Compact and accurate fuzzy classifiers can be constructed by fuzzy association rule mining
The interpretability and accuracy are critical issues in many classification applications. Associative classifier methods can have high accuracy but these predictions are based on too large sets of rules. In contrast to them, a new method was developed which produces very compact and accurate fuzzy classifier systems at the same time.
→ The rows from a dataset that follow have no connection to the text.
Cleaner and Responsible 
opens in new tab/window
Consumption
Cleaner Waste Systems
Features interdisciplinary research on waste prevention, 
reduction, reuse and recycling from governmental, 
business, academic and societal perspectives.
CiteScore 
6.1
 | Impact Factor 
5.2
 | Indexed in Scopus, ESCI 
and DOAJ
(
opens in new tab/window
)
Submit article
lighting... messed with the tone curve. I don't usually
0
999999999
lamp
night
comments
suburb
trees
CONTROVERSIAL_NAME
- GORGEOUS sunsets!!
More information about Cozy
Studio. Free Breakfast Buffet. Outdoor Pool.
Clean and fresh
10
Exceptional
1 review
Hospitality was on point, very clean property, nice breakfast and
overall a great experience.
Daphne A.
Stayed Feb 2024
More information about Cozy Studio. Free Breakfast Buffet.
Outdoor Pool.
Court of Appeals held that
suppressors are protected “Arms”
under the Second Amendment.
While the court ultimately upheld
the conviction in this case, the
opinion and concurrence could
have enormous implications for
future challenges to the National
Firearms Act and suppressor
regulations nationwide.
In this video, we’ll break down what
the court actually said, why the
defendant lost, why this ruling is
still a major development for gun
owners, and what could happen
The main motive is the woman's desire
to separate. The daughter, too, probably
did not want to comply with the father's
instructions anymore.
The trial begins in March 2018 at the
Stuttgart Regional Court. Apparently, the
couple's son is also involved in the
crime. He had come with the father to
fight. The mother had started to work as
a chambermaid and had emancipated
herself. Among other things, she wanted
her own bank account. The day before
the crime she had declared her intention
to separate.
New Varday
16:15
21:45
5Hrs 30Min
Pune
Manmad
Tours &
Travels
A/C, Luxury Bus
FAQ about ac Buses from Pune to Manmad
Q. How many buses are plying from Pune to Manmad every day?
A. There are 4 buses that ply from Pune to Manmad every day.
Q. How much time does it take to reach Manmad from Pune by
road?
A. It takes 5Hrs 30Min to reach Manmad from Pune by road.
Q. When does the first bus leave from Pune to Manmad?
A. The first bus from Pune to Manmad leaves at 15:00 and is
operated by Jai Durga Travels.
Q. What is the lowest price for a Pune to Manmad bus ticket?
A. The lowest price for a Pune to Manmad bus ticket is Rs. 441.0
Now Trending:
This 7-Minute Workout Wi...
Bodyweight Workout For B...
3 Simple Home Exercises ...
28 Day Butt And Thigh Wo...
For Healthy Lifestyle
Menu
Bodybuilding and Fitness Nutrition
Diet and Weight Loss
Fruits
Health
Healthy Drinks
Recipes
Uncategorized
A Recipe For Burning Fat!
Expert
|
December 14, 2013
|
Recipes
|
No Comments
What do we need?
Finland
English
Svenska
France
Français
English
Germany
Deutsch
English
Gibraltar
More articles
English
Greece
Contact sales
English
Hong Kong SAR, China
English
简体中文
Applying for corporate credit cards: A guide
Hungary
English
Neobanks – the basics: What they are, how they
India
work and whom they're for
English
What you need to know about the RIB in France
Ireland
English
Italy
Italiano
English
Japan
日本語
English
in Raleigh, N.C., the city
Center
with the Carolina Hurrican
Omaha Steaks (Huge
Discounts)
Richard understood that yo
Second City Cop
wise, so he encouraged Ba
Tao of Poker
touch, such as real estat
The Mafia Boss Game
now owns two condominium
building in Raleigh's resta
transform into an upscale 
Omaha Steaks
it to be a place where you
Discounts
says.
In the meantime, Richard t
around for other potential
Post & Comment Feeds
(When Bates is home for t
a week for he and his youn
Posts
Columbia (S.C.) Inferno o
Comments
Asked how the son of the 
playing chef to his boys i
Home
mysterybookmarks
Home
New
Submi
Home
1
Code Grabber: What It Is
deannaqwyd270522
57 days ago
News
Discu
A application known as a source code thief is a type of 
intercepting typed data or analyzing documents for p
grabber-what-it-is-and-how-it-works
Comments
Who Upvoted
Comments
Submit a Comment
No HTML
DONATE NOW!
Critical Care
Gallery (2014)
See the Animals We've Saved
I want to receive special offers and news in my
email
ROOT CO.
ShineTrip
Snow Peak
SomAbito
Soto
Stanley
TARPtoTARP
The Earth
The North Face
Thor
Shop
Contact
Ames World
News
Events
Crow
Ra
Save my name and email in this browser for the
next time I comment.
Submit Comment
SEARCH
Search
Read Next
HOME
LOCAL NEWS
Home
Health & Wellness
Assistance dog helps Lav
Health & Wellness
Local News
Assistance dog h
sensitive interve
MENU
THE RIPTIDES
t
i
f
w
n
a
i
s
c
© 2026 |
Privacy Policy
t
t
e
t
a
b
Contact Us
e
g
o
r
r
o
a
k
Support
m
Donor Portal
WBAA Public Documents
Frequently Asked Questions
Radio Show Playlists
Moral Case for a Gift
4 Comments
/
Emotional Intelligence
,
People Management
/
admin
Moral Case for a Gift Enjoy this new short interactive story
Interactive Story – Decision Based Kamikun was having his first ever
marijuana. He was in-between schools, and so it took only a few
Therefore, it efficiently helps to understand the relationships of data and the predict mechanism in several types of classification problem.
Bit-Table Based Biclustering and Frequent Closed Itemset Mining in High-Dimensional Binary Data
During the last decade various algorithms have been developed and proposed for discovering overlapping clusters in highdimensional data.The two most prominent application fields in this research, proposed independently, are frequent itemset mining (developed for market basket data) and biclustering (applied to gene expression data analysis). The common limitation of both methodologies is the limited applicability for very large binary data sets. In this paper we propose a novel and efficient method to find both frequent closed itemsets and biclusters in high-dimensional binary data. The method is based on simple but very powerful matrix and vector multiplication approaches that ensure that all patterns can be discovered in a fast manner.The proposed algorithm has been implemented in the commonly used MATLAB environment.
Bittable_TID - a Bit-Table based biclustering tool
Bittable_TID is a biclustering tool written in MATLAB. It provides a fast solution for finding all biclusters within a binary data matrix.
Quick Download and running guide
You can download the MATLAB source code, the other software tools used for comparison and data sets from here:
Bittable_TID program package: Bittable_TID
BiMAX software package: BiMAX
Supplementary data for the related publication (input data sets): Bittable_TID datasets
After downloading and unpacking the program package, the program can be run by opening the file bittable_TID.m in MATLAB. The resulted closed itemsets are presented in the variable: itemsCell. Each row represents a closed itemset, where first column contains the involved rows while the second the involved columns.